Selection:
+-------+
The final corrected probability P_i can be approximated by the following expression:

$\begin{array}{ll}{P}_i={\tilde{\pi }}_i+C_i& (11)\end{array}$

where the correction term C_i is delineated as follows:

$\begin{array}{ll}{C}_i=\left(0.5-{\tilde{\pi }}_i\right){\tilde{\pi }}_i\left(1-{\tilde{\pi }}_i\right)X_{i}V\text{}\left(\tilde{\beta }\right)X_i^{\text{'}}& (12)\end{array}$

Within this equation, $V(\tilde{\beta })$ denotes the estimated variance-covariance matrix of the adjusted coefficients $\tilde{\beta }$. X_i = (1, x_i) represents the vector of predictors, including the intercept for the ith observation, and $X_i^{\text{'}}$ is its transpose. Collectively, these amendments constitute the methodology of the RELM. To the authors' knowledge, this is the first instance of applying RELM within the domain of fatal crash estimation.

3 Data description

Data on crash-related injuries that occurred in the year 2006 in Florida were procured from the Florida Department of Highway Safety and Motor Vehicles (DHSMV). The dataset encompasses 107,464 driver-vehicle units implicated in 53,732 traffic incidents. A meager 0.34% of these incidents resulted in fatalities, highlighting their infrequency. The variables under scrutiny encompass critical attributes, such as those associated with the driver, the vehicle, the roadway, and the environmental context, as delineated in prior research (25–28). Table 1 delineates the variables and their corresponding characteristics as encapsulated within the Florida dataset.

Table 1

Table 1. Variables contained in the dataset.

Notably, the “speed ratio”—defined as the quotient of the estimated speed prior to the collision and the statutory speed limit post-collision—is posited to correlate positively with injury severity (25). Furthermore, the analysis includes “points of impact” (POIs) on the vehicle, enumerated in the Florida crash reports and illustrated in Figure 1. These POIs are categorized in alignment with the schema proposed by Huang et al. (29), where Level 1 encompasses nine POIs (nos. 1–2, 5–7, 9–10, 14, and 21) located peripherally relative to the driver's seat, such as the front and rear passenger sides. Level 2 consists of five POIs (nos. 3, 8, 11, 15, and 17) situated in closer proximity to the driver than those in Level 1. Level 3 includes POIs (nos. 4, 12–13, 18, and 20), which are nearest to the driver, comprising the windshield and the front passenger and driver sides. The final category, Level 4, is assigned to two POIs (nos. 16 and 19).

Figure 1

Figure 1. An illustration of the points of impact.

4 Model evaluation

In the evaluation of our models, namely, RELM and the LM, we quantify the predictive performance using the area under the receiver operating characteristic curve (AUC-ROC). The AUC is a widely accepted metric for model performance evaluation, particularly in binary classification problems. It provides an aggregate measure of performance across all possible classification thresholds. The calculation of the AUC involves plotting the true positive rate (sensitivity) against the false positive rate (1-specificity) at various threshold settings (30). The AUC value ranges from 0 to 1, where an AUC of 1 indicates perfect predictive accuracy and an AUC of 0.5 suggests performance no better than random chance.
+-------+
Extracted records:
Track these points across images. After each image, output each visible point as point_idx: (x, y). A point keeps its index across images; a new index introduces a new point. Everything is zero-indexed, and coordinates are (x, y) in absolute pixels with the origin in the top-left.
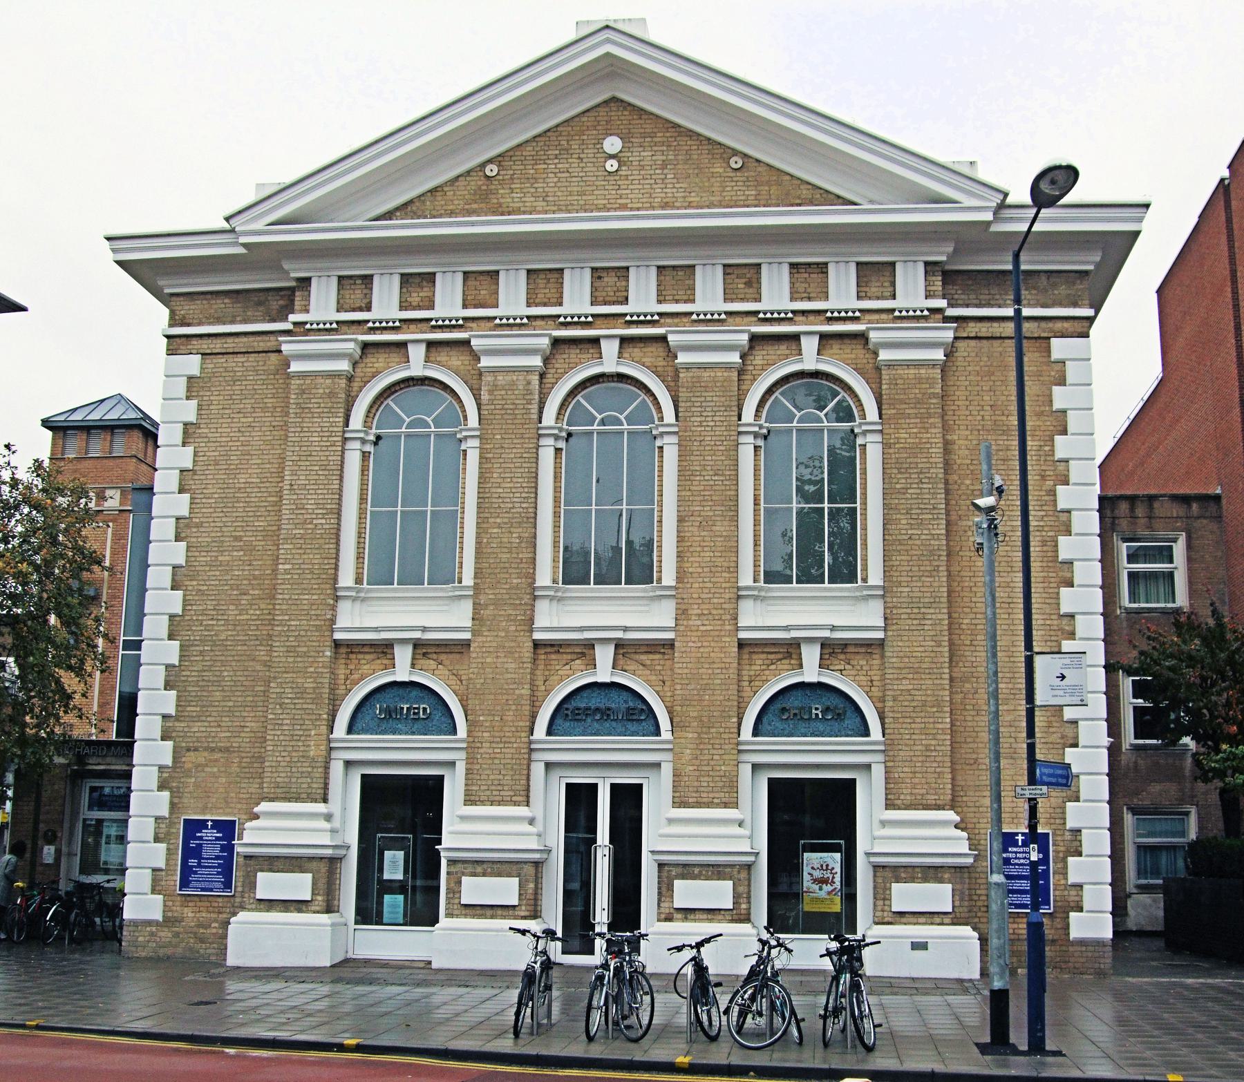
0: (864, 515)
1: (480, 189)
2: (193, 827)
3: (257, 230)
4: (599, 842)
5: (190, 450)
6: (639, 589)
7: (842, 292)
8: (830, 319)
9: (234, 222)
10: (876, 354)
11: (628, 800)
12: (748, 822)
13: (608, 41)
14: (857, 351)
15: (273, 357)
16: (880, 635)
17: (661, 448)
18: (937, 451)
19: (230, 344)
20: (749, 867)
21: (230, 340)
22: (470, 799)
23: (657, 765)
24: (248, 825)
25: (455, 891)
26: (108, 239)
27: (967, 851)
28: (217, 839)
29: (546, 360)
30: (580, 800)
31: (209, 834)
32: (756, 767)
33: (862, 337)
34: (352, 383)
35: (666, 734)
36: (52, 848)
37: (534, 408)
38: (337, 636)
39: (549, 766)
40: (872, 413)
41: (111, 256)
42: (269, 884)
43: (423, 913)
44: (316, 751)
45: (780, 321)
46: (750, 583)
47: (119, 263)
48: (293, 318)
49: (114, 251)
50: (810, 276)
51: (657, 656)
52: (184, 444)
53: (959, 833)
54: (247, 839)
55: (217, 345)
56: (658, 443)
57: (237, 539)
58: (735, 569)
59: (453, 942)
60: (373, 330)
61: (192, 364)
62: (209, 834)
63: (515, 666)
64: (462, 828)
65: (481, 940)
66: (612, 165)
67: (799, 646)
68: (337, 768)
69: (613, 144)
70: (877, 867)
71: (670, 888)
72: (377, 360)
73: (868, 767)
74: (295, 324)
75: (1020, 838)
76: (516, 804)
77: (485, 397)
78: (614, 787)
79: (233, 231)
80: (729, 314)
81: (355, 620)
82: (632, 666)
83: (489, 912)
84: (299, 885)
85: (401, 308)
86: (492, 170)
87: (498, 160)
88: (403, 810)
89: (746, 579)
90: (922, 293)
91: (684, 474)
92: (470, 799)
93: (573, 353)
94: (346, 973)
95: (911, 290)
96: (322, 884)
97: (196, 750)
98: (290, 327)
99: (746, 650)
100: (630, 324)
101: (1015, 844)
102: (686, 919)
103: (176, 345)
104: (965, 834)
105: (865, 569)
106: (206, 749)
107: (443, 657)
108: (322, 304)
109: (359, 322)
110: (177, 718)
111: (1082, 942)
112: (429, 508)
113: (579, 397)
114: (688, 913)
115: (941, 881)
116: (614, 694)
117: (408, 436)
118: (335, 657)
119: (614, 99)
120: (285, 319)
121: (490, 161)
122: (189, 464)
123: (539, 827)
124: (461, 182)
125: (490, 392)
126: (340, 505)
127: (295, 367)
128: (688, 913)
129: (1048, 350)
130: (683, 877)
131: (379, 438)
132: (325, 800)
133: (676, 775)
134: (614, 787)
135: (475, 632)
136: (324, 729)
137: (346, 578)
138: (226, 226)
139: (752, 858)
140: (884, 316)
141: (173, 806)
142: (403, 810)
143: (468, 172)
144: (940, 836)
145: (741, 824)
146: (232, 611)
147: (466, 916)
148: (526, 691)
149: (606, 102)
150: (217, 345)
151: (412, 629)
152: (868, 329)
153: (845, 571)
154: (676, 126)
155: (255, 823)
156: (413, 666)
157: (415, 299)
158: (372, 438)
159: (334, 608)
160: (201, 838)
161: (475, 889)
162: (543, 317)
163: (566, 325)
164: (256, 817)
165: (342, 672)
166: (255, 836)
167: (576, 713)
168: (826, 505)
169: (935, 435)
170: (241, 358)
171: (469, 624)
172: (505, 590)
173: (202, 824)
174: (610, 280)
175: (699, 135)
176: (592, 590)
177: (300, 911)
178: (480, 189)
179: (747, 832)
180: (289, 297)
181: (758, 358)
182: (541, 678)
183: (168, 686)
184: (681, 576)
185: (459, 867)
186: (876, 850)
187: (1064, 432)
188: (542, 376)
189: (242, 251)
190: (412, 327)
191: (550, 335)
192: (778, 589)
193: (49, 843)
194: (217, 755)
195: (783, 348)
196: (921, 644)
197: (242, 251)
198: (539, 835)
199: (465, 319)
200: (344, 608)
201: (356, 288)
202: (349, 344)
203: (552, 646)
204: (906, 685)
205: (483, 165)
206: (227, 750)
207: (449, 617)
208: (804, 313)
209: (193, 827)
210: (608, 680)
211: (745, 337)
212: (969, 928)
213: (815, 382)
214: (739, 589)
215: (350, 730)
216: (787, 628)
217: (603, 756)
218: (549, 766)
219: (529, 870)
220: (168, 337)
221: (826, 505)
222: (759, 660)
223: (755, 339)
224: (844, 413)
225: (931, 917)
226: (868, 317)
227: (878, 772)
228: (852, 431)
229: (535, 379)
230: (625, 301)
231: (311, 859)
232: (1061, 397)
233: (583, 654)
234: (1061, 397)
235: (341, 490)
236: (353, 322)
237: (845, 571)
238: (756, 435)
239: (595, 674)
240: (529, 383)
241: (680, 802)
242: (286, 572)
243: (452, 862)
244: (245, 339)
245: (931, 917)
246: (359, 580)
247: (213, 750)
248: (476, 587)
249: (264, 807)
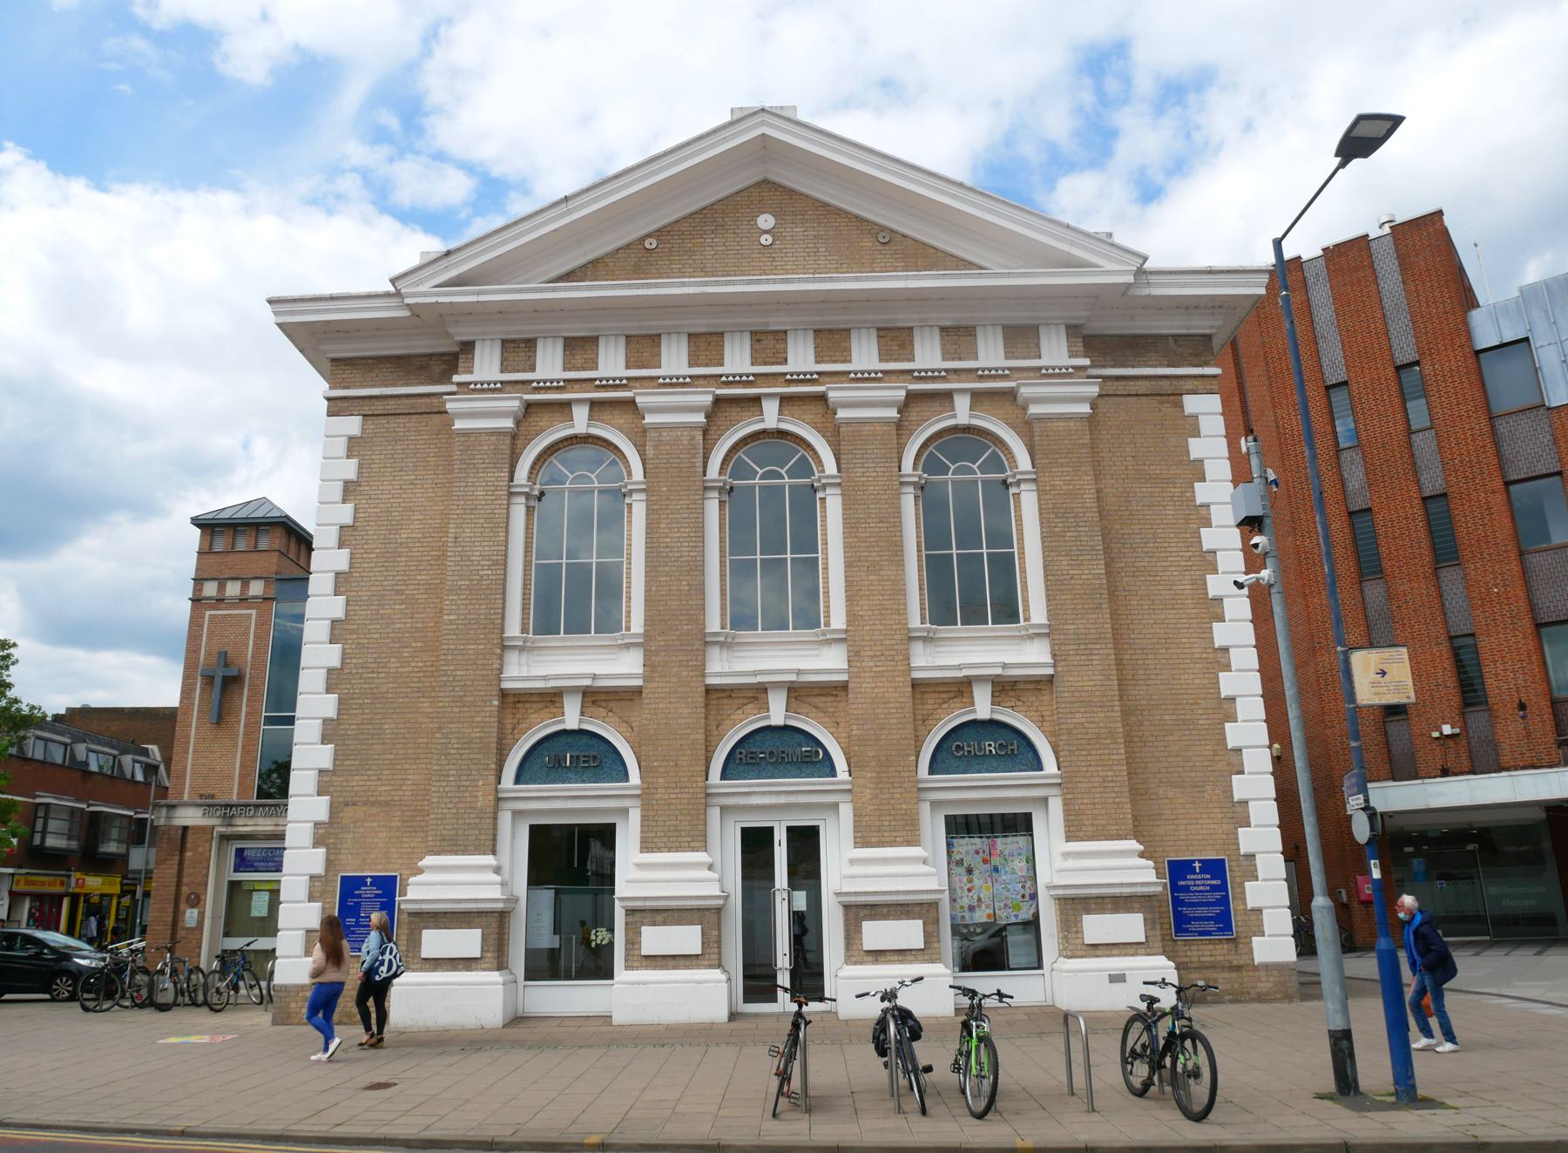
+-------+
Given task:
Decide whether each statement agrees with the text on fatal crash estimation, answering yes or no and quoting the words of the text that settle it. 1. The dataset covers 53,732 traffic incidents. 2. The Level 2 points of impact are farther from the driver than those in Level 1. 3. An AUC of 0.5 indicates perfect predictive accuracy. The records were drawn from a different source than the text.

Full response:
1. Yes: "The dataset encompasses 107,464 driver-vehicle units implicated in 53,732 traffic incidents."
2. No: "Level 2 consists of five POIs (nos. 3, 8, 11, 15, and 17) situated in closer proximity to the driver than those in Level 1."
3. No: "an AUC of 1 indicates perfect predictive accuracy and an AUC of 0.5 suggests performance no better than random chance."